キルボ側の立場にしても、違いはない。七十名の兵で包囲できれば完璧だったが、それは高望みだったということだ。逆に囲みを突破される心配はなくなった。
「となると、『天秤』の『天恵』が問題になってくるな」
『天秤』の『天恵』については、殺されたフリエアが管理していた。しかし実験に関する報告は受けていたから概要は知っている。
魔素よりさらに原始の物質を視認して、操る能力。フリエアは『天秤』の『天恵』をそう報告していた。
『天秤』は能力開発が遅れていたから、実戦投入は見送られた。
しかし、『緑玉髄』の支配を逃れていたということから、『天秤』は能力を隠していたと考えるべきだろう。
だが、それも今得ている情報からいくつか予想することはできた。
魔素より以前の物質から操作するということは、魔力探知、生命探知などの超広範囲探知能力の場合。
この能力を使えば待ち伏せの精度はあがる。しかしこの場合はあまり気にすることはない。
最初からキルボたち十五名と、ジュリアス達六名の探知能力を比べれば、『天秤』がいてもいなくても、エルフとドワーフ、それにあの戦神の盲目司祭がいるかぎり、かなり劣っていたのだ。だから、最初からキルボ達が追いついた場合は『白羊』の火力で力押しするつもりだった。
もう一つの可能性は『天秤』の『天恵』が『魔力消去』や、『魔力操作』系統の『天恵』を持っている場合だ。
おそらくは、この系統の能力ではないかと、キルボは予想していた。それならばジュリアス皇子が迎撃策をとる理がでてくる。

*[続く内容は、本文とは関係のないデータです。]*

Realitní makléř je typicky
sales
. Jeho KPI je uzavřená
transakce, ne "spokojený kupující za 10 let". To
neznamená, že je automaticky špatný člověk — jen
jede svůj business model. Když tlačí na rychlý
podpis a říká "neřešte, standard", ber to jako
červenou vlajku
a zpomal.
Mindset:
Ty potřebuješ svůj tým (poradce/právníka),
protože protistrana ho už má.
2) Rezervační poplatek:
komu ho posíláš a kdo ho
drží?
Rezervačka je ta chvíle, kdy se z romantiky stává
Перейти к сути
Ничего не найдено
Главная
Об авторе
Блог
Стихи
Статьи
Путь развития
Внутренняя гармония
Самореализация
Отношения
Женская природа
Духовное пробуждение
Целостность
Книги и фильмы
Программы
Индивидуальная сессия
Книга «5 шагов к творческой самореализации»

『天秤』が魔力を操る能力を持っていたなら、無尽蔵広範囲に炎を生み出す能力を持つ『白羊』と相性がいいと考えたとしても不思議ではない。
だが、ジュリアスがそう考えて、勝てると思っているなら致命的な読み間違えだ。
『白羊』の『天恵』は炎を生み出し、操る能力。
おそらくそれを先の帝国軍との戦いで『天秤』は目にしたのだろう。それ以外の時に『天秤』が『白羊』の力を目にした時はない。

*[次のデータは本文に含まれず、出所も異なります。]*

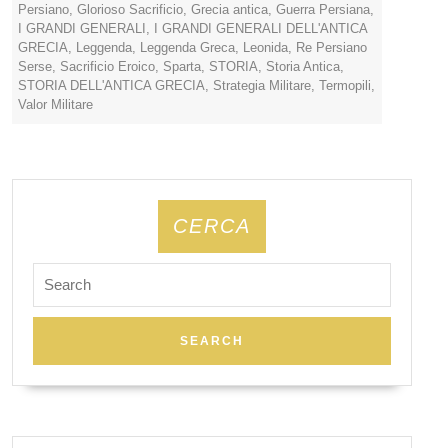
Persiano
,
Glorioso Sacrificio
,
Grecia antica
,
Guerra Persiana
,
I GRANDI GENERALI
,
I GRANDI GENERALI DELL'ANTICA
GRECIA
,
Leggenda
,
Leggenda Greca
,
Leonida
,
Re Persiano
Serse
,
Sacrificio Eroico
,
Sparta
,
STORIA
,
Storia Antica
,
STORIA DELL'ANTICA GRECIA
,
Strategia Militare
,
Termopili
,
Valor Militare
CERCA
Search
for:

だが、それだけでは予想できないのが『白羊』の『天恵』だ。
魔力による具現化が黒魔術である。
しかし、具現化された炎や水や風をどうやって指向性をもたせているのかというと、これも魔力をつかっているのだ。炎による爆発や風による切断の効果も魔力の付加によって行う。
炎系統の魔術はその魔力消費対効果の高い魔術である。
しかし、具現化された現象がこの世の理に依存し、それに逆らうために魔力を利用している以上炎属性の黒魔術は『魔力消去』に非常に弱い。
これが氷や雷の様に惰性や超速度を誇る魔術であったならば、操作している魔力を打ち消されたとしても敵にダメージを与えることは出来る。だが炎は操作している魔力を失った場合にはその場で『ただの炎』になってしまうのだ。空中を飛んでいたならその場で掻き消えるだけなのである。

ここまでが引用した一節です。